Namun demikian, Adelia mengingatkan bahwa fenomena “manusia tikus” bisa menjadi tidak tepat jika dijadikan alasan untuk meninggalkan tanggung jawab sepenuhnya.
“Sebetulnya bukan cara yang salah, namun menjadi kurang tepat ketika tidak ada usaha menyelesaikan tanggung jawab sebelum menarik diri dari kewajiban tersebut,” jelasnya.
Fenomena ini menjadi cermin perubahan nilai dan orientasi hidup antar generasi. Jika generasi sebelumnya dibesarkan dengan nilai kerja keras dan mencari kestabilan ekonomi sebagai tujuan utama, maka Gen Z malah tumbuh di zaman gangguan digital, masalah lingkungan, dan ketidakpastian dalam ekonomi.
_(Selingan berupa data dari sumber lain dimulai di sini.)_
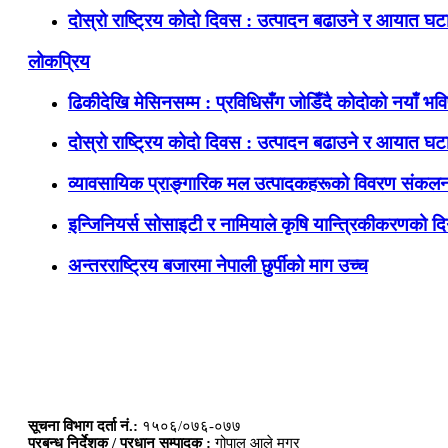
दोस्रो राष्ट्रिय कोदो दिवस : उत्पादन बढाउने र आयात घटाउ
लोकप्रिय
ढिकीदेखि मेसिनसम्म : प्रविधिसँग जोडिँदै कोदोको नयाँ भवि
दोस्रो राष्ट्रिय कोदो दिवस : उत्पादन बढाउने र आयात घटाउ
व्यावसायिक प्राङ्गारिक मल उत्पादकहरूको विवरण संकलन
इन्जिनियर्स सोसाइटी र नामियाले कृषि यान्त्रिकीकरणको दिग
अन्तरराष्ट्रिय बजारमा नेपाली छुर्पीको माग उच्च
सूचना विभाग दर्ता नं.:
१५०६/०७६-०७७
प्रबन्ध निर्देशक / प्रधान सम्पादक :
गोपाल आले मगर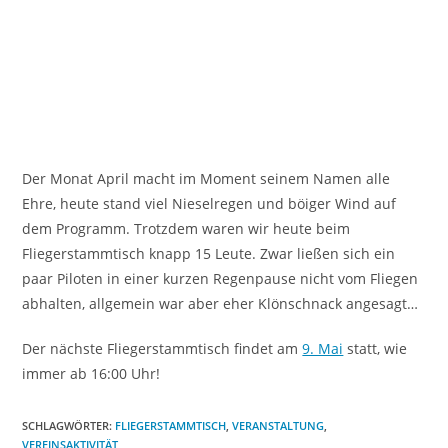
Der Monat April macht im Moment seinem Namen alle
Ehre, heute stand viel Nieselregen und böiger Wind auf
dem Programm. Trotzdem waren wir heute beim
Fliegerstammtisch knapp 15 Leute. Zwar ließen sich ein
paar Piloten in einer kurzen Regenpause nicht vom Fliegen
abhalten, allgemein war aber eher Klönschnack angesagt…
Der nächste Fliegerstammtisch findet am
9. Mai
statt, wie
immer ab 16:00 Uhr!
SCHLAGWÖRTER
:
FLIEGERSTAMMTISCH
,
VERANSTALTUNG
,
VEREINSAKTIVITÄT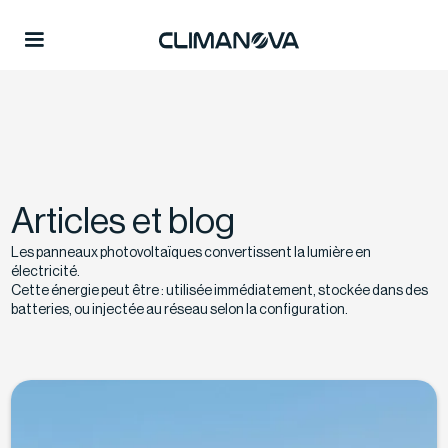
Articles et blog
Les panneaux photovoltaïques convertissent la lumière en
électricité.
Cette énergie peut être : utilisée immédiatement, stockée dans des
batteries, ou injectée au réseau selon la configuration.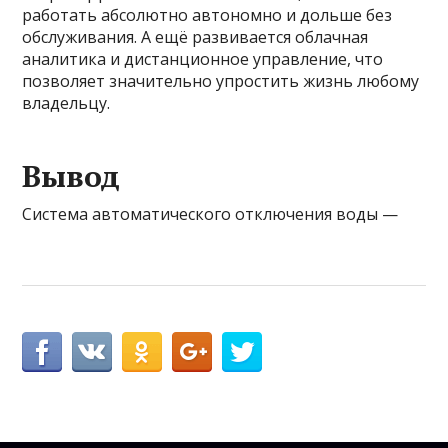
работать абсолютно автономно и дольше без
обслуживания. А ещё развивается облачная
аналитика и дистанционное управление, что
позволяет значительно упростить жизнь любому
владельцу.
Вывод
Система автоматического отключения воды —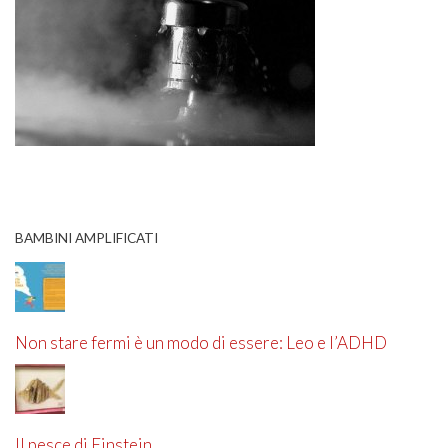
BAMBINI AMPLIFICATI
Non stare fermi è un modo di essere: Leo e l’ADHD
Il pesce di Einstein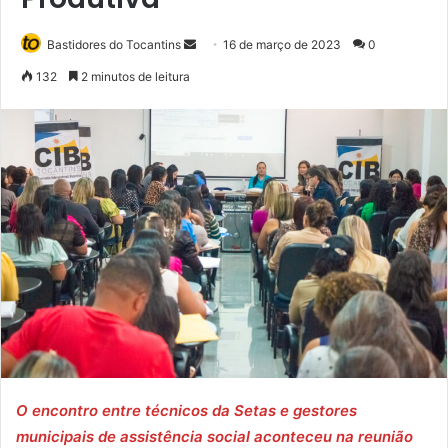
Mande
Bastidores do Tocantins
16 de março de 2023
0
um
132
2 minutos de leitura
e-
mail
O encontro entre técnicos da Setas e gestores
municipais de assistência social aconteceu na reunião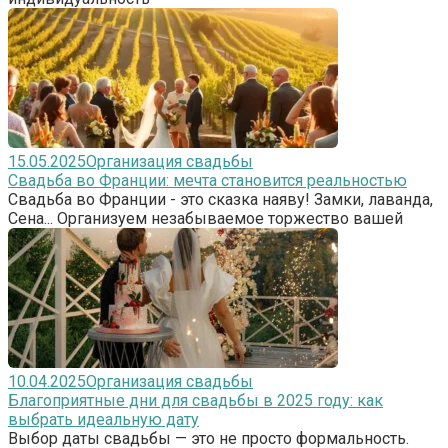
15.05.2025
Организация свадьбы
Свадьба во Франции: мечта становится реальностью
Свадьба во Франции - это сказка наяву! Замки, лаванда,
Сена... Организуем незабываемое торжество вашей
10.04.2025
Организация свадьбы
Благоприятные дни для свадьбы в 2025 году: как
выбрать идеальную дату
Выбор даты свадьбы — это не просто формальность.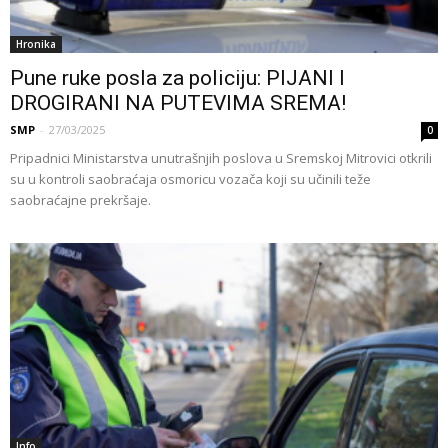
Hronika
Pune ruke posla za policiju: PIJANI I
DROGIRANI NA PUTEVIMA SREMA!
SMP
-
27/03/2025
0
Pripadnici Ministarstva unutrašnjih poslova u Sremskoj Mitrovici otkrili
su u kontroli saobraćaja osmoricu vozača koji su učinili teže
saobraćajne prekršaje.
Info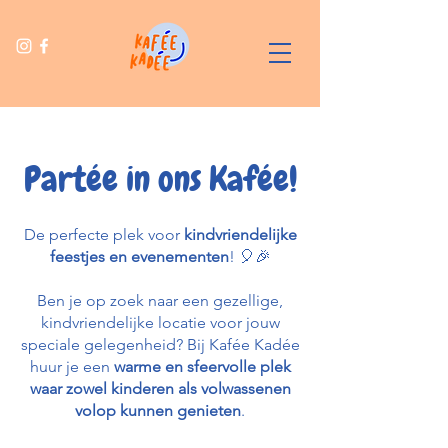
Partée in ons Kafée!
De perfecte plek voor
kindvriendelijke
feestjes en evenementen
! 🎈🎉
Ben je op zoek naar een gezellige,
kindvriendelijke locatie voor jouw
speciale gelegenheid? Bij Kafée Kadée
huur je een
warme en sfeervolle plek
waar zowel kinderen als volwassenen
volop kunnen genieten
.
Tidak mengherankan jika mereka menghadapi tekanan dengan cara yang berbeda, mempertanyakan sistem yang ada, menolak pujian terhadap budaya kerja keras, dan memperjuangkan kesempatan untuk beristirahat.
Meskipun seringkali mendapatkan stigma sebagai generasi “lemah mental” atau “anti produktif”, Gen Z justru menunjukkan bahwa keberanian untuk berhenti sejenak bisa menjadi bentuk ketangguhan. Mereka sadar bahwa memaksakan diri terus-menerus hanya akan memperparah kondisi psikologis dan sosial mereka.
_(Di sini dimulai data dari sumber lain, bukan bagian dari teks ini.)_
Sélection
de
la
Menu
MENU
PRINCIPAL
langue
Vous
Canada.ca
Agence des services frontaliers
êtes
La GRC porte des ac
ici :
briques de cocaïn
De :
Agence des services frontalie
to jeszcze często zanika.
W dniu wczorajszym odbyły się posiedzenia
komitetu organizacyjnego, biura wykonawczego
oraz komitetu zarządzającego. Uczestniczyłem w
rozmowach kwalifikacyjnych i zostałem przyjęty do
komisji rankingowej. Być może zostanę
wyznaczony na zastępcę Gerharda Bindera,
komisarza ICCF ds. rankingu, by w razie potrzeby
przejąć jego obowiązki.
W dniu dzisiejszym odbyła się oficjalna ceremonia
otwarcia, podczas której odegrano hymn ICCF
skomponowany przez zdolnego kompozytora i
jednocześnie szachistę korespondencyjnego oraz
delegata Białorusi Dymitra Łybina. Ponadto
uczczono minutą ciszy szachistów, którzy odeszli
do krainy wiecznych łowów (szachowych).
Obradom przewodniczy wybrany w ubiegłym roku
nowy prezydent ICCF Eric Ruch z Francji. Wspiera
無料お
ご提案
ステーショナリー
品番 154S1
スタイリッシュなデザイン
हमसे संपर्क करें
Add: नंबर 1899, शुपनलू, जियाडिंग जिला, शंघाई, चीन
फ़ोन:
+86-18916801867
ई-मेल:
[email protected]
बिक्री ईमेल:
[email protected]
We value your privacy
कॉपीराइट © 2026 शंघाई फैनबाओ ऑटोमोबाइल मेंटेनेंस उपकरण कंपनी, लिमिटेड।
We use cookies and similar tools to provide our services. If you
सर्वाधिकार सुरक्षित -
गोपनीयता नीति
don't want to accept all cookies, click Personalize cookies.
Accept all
Di sisi lain, respons Gen Z ini juga menuntut adanya adaptasi dari lingkungan kerja, pendidikan, dan keluarga. Banyak organisasi kini mulai memperhatikan pentingnya ruang rehat, fleksibilitas waktu, dan dukungan psikologis sebagai bagian dari sistem kerja yang sehat. Ini adalah bentuk kompromi menuju keseimbangan antara tanggung jawab dan kesehatan mental.
Dalam konteks Indonesia, fenomena “manusia tikus” juga menjadi pengingat pentingnya edukasi kesehatan mental sejak dini. Institusi pendidikan dan perusahaan perlu merancang program pendampingan psikologis yang berbasis pada pendekatan empatik dan partisipatif. Bukan sekadar mengevaluasi performa, tetapi juga memahami alasan di balik perubahan perilaku.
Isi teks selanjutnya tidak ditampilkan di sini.